For example, who said: "The leadership (of Sinn Fein) needs to make a choice between continued association and support for Provisional IRA criminality, and the path of an exclusively democratic political party." Who said: "We do not believe the party has sufficiently discharged its responsibility to exert all possible influence to prevent illegal activities on the part of the IRA."

Who said: "Although we note Sinn Fein has said it is opposed to criminality of any kind, it appears at times to have its own definition of what constitutes a crime."

All of these statements were made, not by any unionist but by the august Independent Monitoring Commission after the embarrassment of the Northern Bank robbery and the murder of Robert McCartney in the markets areas of Belfast and long before the recent new controversy over the killing of Paul Quinn in south Armagh.
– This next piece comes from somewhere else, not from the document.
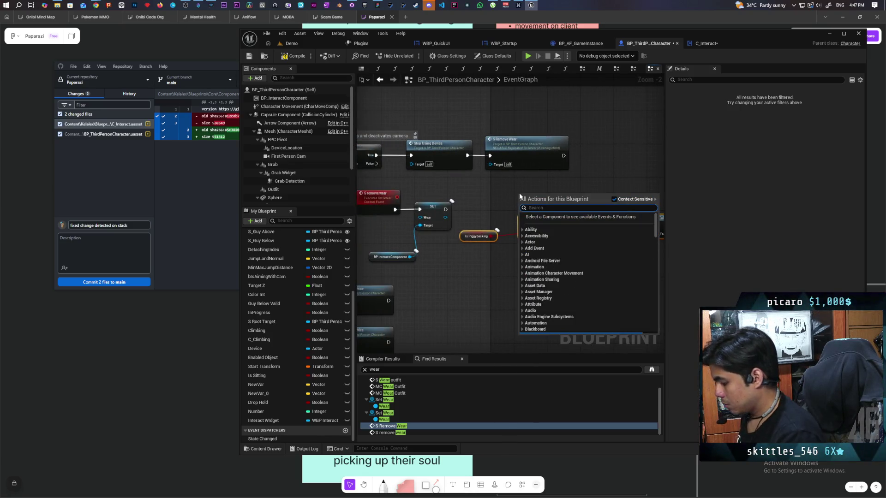
key(Return)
The latest IMC report, published in November, paints a better picture. While it notes that some IRA members "remained involved in criminality", it also states: "We do not think the organisation is involved in terrorist or other illegal activity and believe it has continued to instruct members to refrain from committing crime."

So where does that leave us, Mr O'Neill? Well, for a start, it leaves me wondering what is the point of the IRA, if it has no weapons and is simply telling its volunteers to be peaceful, law-abiding citizens. Or is the fact that the IRA's structures still exist, sufficient to scare the living daylights out of would-be petty burglars and car thieves in nationalist areas? And come to think of it, does the whole panoply of a terrorist organisation remain even if it doesn't fire a shot? I mean is there really a Chief of Staff, an Adjutant-General, a Quartermaster-General and an unspecified number of volunteers up and down the county serving in self-styled brigades, divisions and commands. For example, what does a Quartermaster-General actually do, if he has no weapons to conceal and none to distribute?

You must accept that this is all a bit baffling - and certainly sinister - to people outside your secret world. So isn't it time to issue that final statement which once and for all, would place Messrs Adams and McGuinness, and Sinn Fein on a more respectable and acceptable political path?

Let me quote Gerry Adams from 2005: "Our leadership is working to create the conditions where the IRA ceases to exist. Do I believe this can be achieved? Yes I do. But I do not believe that the IRA can be wished away, or ridiculed or embarrassed or demonised or repressed out of existence."

Another three years have passed and still the IRA exists, at least in name and structure. And four months from now, the British Government is expecting to hand over control of policing and justice to possibly a Sinn Fein minister at Stormont. What a nonsensical scenario!

Let's have that final P O'Neill statement soon. Whoever you are, I would suggest that our day has come and your day is done. Tiocfaidh ár lá.